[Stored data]
****

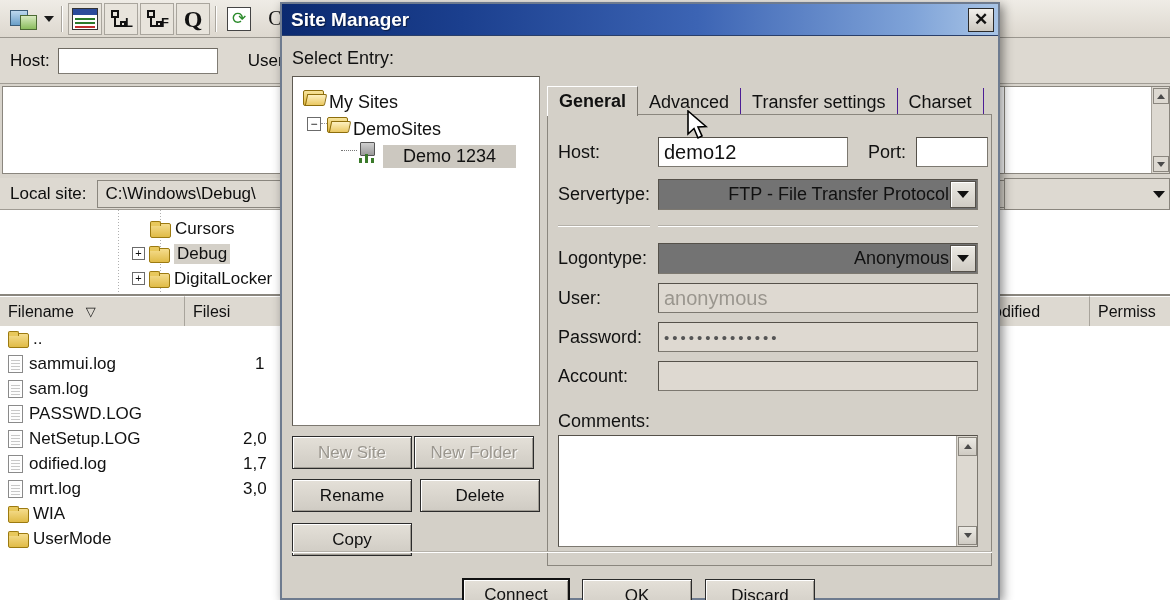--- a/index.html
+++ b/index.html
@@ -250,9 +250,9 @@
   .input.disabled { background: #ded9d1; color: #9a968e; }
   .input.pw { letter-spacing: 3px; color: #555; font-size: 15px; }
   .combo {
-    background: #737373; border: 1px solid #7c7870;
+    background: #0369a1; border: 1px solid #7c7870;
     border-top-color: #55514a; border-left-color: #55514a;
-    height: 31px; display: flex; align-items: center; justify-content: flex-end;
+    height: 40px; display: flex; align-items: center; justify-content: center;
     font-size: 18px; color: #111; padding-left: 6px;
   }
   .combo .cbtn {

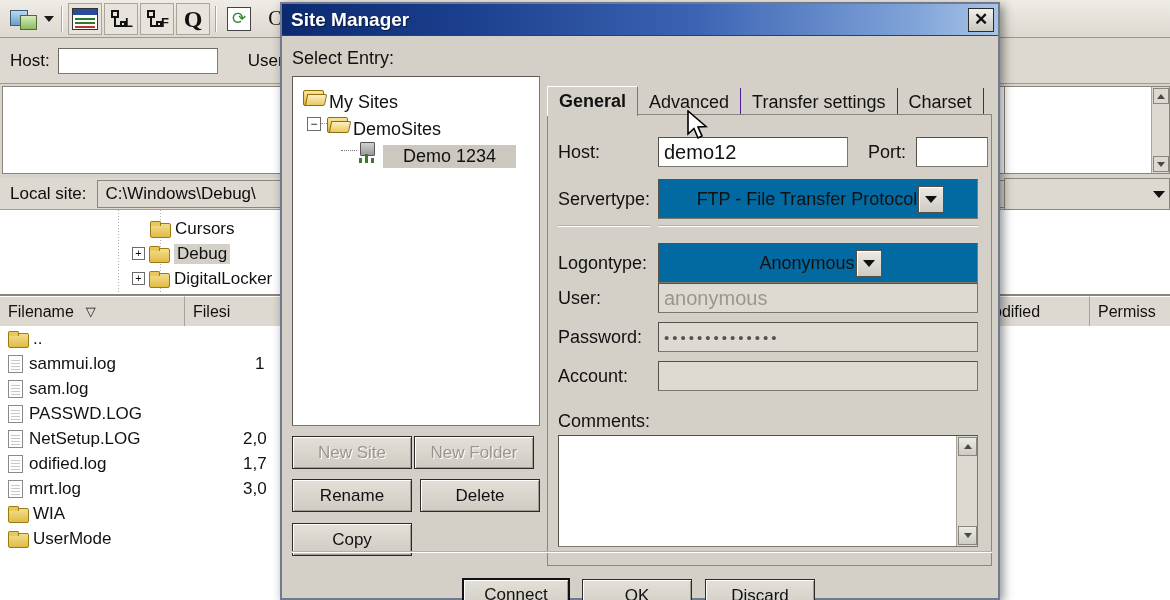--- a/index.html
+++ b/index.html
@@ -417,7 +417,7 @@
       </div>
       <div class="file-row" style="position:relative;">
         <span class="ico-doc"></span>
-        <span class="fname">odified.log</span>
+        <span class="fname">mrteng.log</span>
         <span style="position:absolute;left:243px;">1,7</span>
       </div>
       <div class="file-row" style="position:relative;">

****

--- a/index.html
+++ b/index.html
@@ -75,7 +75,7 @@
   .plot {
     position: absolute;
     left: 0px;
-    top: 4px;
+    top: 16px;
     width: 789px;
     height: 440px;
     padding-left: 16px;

****

▸ TASK TO CARRY OUT: Which lines of the data include the string "display"? Find them and copy each one.

▸ FINISHED EXERCISE:
-    height: 31px; display: flex; align-items: center; justify-content: flex-end;
+    height: 40px; display: flex; align-items: center; justify-content: center;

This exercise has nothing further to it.